Por um lado, isso é um tanto complicado, uma vez que o filme se passa no meio do século 19 e as referências pop da época são praticamente nulas – afinal, não existia cultura pop então. Por outro, é a deixa para Tarantino exibir seu extenso leque de samples cinematográficos, empilhando referências de filmes antigos e que caíram no esquecimento ao mesmo tempo em que aponta para referências que não são propriamente pop. Cita a mitologia germânica, a Ku Klux Klan avant la lettre, a então recente consciência humanista europeia e chega ao extremo de acenar para Laranja Mecânica do Kubrick (veja o desconforto na cena em que tocam Beethoven). E, claro, superpõe cenas que se passam em uma época com músicas de outra – e este contraste acentua-se ainda mais quando a época no caso é o século retrasado.

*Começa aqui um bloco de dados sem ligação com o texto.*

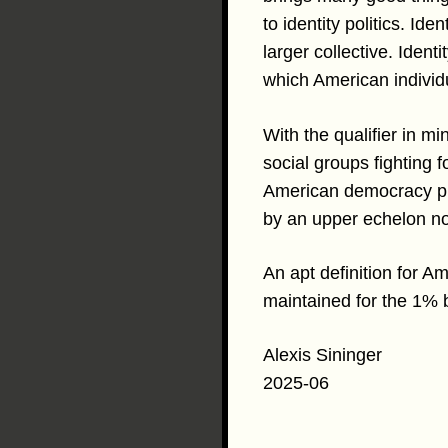
to identity politics. Id
larger collective. Identi
which American individ
With the qualifier in m
social groups fighting f
American democracy pivo
by an upper echelon non
An apt definition for A
maintained for the 1% 
Alexis Sininger
2025-06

Mas não é o clássico Tarantino que torna Django Livre clássico, e sim sua aspiração ao grande cinema. Como os irmãos Coen em Onde os Fracos Não Tem Vez, Tarantino aproveita sua incursão pelo velho oeste para filmar cenas que fazem mais sentido na tela do cinema, por maior que seja a tela da TV em sua casa. A cena em que o escravo Django (Jamie Foxx, atuação irrepreensível) e seu dono Dr. King Schultz (Christoph Watz, repetindo o papel de Bastardos Inglórios, só de outro ponto de vista) firmam parceria e atravessam as montanhas rochosas no inverno, ao som de “I Got a Name” de Jim Croce, ao mesmo tempo brinca com a ideia de road movie antes mesmo das estradas existirem, também dedica-se com esmero de documentarista e fotógrafo à paisagem natural dos Estados Unidos.

O glacê deste épico é uma saga de vingança, e nela o tempero Tarantino é carregado – e maniqueísta. Com poucos minutos de filme, ele já mostra que os caipiras do sul dos EUA não são apenas os vilões do filme como quando, ao morrer, espatifam-se feito personagens de desenho animado, causando riso. Já os escravos ganham a aura de protagonista não apenas personificada na busca de Django pela liberdade e por sua esposa, Broomhilde, no sul daquele país, mas também por serem vítimas de violência gratuita e gráfica, em diversos momentos, humilhantes e tétricos. A cena em que o escravo D’Artagnan é cobrado por não ter feito o que deveria fazer é revoltante – e Tarantino a torna assim de propósito, justamente repulsiva para nos lembrar que estas cenas aconteciam com nossos ancestrais recentes, quatro gerações para trás. Brancos rindo e se divertindo enquanto negros viram a cara, calados, para evitar a dor e a tristeza.

É quando surge dois dos principais personagens e das grandes atuações do filme, quando somos apresentado ao desprezível Calvin Candie (Leonardo diCaprio, genial) e seu escravo particular Stephen (Samuel L. Jackson, irreconhecível). Os dois dão aulas de dramaturgia à medida em que encarnam seres desprezíveis, opostos diretos aos personagens de Foxx e Waltz. Ao contrapor dois vilões e dois mocinhos sem dividi-los por raça, Tarantino dá seu xeque final à pseudopolêmica racista relacionada ao filme. O filme sublinha sim o holocausto da escravidão, mas lembra que bondade ou maldade independe de cor da pele.

E depois de nos provar isso com atuações e diálogos brilhantes, ele deixa o couro comer em tiroteios que não devem em nada às carnificinas em massa de Kill Bill. Django é um filme ousado, assustador, tenso e provocador, ao mesmo tempo em que não perde o bom humor e pode até provocar gargalhadas.